Material for this task START

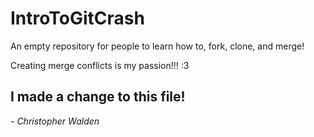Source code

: # IntroToGitCrash
An empty repository for people to learn how to, fork, clone, and merge!

Creating merge conflicts is my passion!!! :3

## I made a change to this file!
*- Christopher Walden*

Material for this task END

Try it >>
Copy out the records above word for word. Leave out the pictures.

Task output >>
Source code

: # IntroToGitCrash
An empty repository for people to learn how to, fork, clone, and merge!

Creating merge conflicts is my passion!!! :3

## I made a change to this file!
*- Christopher Walden*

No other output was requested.